(Problem set):
• A. In the guitar CAD project text, set down word for word the passage from "3D model of" to "CAD modeling skills.".
• B. Carry the guitar CAD project description forward from its last sentence.

(Source text):
§ §
3D model of a Yamaha A1M acoustic guitar created from scratch in SolidWorks, accurately replicating the body shape, neck geometry, and detailed contours for design visualization.

Spring 2020 • Individual class project • MCEN 1025 (Computer-Aided Design and Fabrication)

This project was developed with the goal of modeling a complex, real-world object from my everyday life. I selected an acoustic-electric guitar specifically because it combines organic geometry, fine aesthetic detail, and functional mechanical components, making it an ideal test of advanced CAD modeling skills.

The project began with direct observation of the physical instrument. Reference photos and countless measurements were used to establish overall proportions, surface curvature, hardware placement, and scale. From this physical reference, the guitar was recreated digitally as a complete CAD assembly, translating a familiar object into a structured, parametric model.

Complete Yamaha A1M guitar CAD assembly modeled from scratch in SolidWorks.

Physical reference instrument used to establish overall geometry, proportions, and visual detail.

The final CAD assembly consists of over 25 individual parts, all modeled from scratch. These include the guitar body, neck, fretboard, headstock, tuning machines, bridge, internal electronics, battery tray, and acoustic-electric control hardware. Several components were designed with functional intent, including moving tuners and internal electronic enclosures, requiring careful attention to fit, alignment, and assembly constraints.

Detailed CAD model of the headstock showing tuner geometry, fretboard transition, and surface continuity.

Physical headstock reference used to verify proportions and hardware placement.

One of the primary challenges of this project was capturing the guitar’s complex, organic curves, particularly along the body and neck transitions. Converting smooth, free-form shapes into parametric geometry required extensive use of splines, lofts, sweeps, and surface modeling tools. Maintaining symmetry, managing changing cross sections, and preserving smooth curvature while retaining design intent required iterative refinement and experimentation within SolidWorks.
§ §
(Provided material):

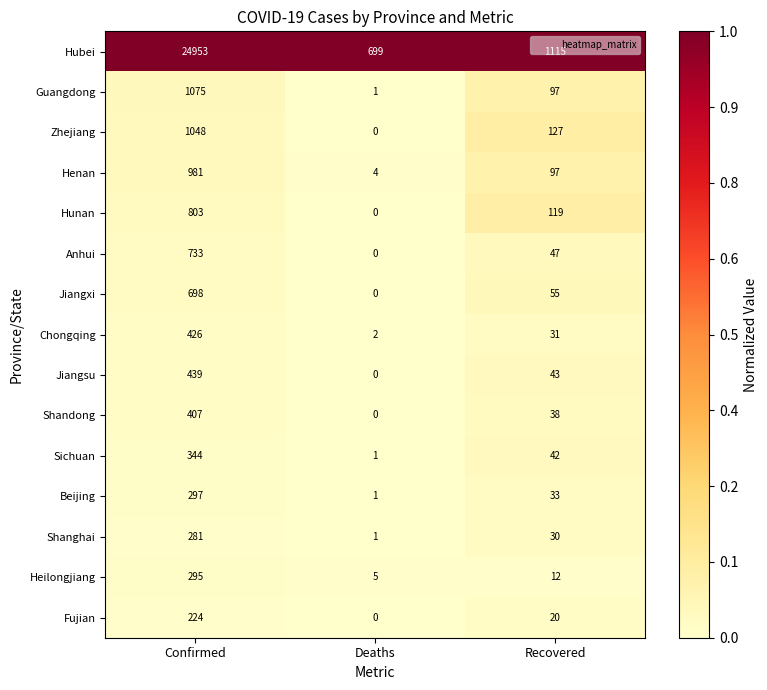

What is the maximum value shown in the chart?

24953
§ §
(Results for the exercise):
• A.
3D model of a Yamaha A1M acoustic guitar created from scratch in SolidWorks, accurately replicating the body shape, neck geometry, and detailed contours for design visualization.

Spring 2020 • Individual class project • MCEN 1025 (Computer-Aided Design and Fabrication)

This project was developed with the goal of modeling a complex, real-world object from my everyday life. I selected an acoustic-electric guitar specifically because it combines organic geometry, fine aesthetic detail, and functional mechanical components, making it an ideal test of advanced CAD modeling skills.

• B.
Engineering drawings generated from the CAD models, illustrating orthographic views, dimensions, and design intent.

Beyond static geometry, the project emphasizes assembly logic and functional understanding. Exploded assembly views were created to verify part relationships, internal layout, and component integration. This approach ensured that the final model reflected not only the external appearance of the instrument, but also how imagined components would realistically fit together.

Exploded view of the guitar assembly showing part relationships and overall system structure.

Component-level renders were used to highlight functional details within the design. These views show how elements such as the electronics cavity, battery tray, and bridge geometry were integrated into the guitar body while respecting spatial constraints and accessibility.

Close-up view of internal electronics integration within the guitar body.

Detail render highlighting bridge geometry, string paths, and surface transitions.

Overall, this project demonstrates my ability to take a familiar but complex object and fully recreate it digitally through disciplined CAD modeling. It highlights skills in surface modeling, parametric design, assembly construction, and engineering documentation, as well as the ability to break down a complex system and build it from the ground up using professional design tools.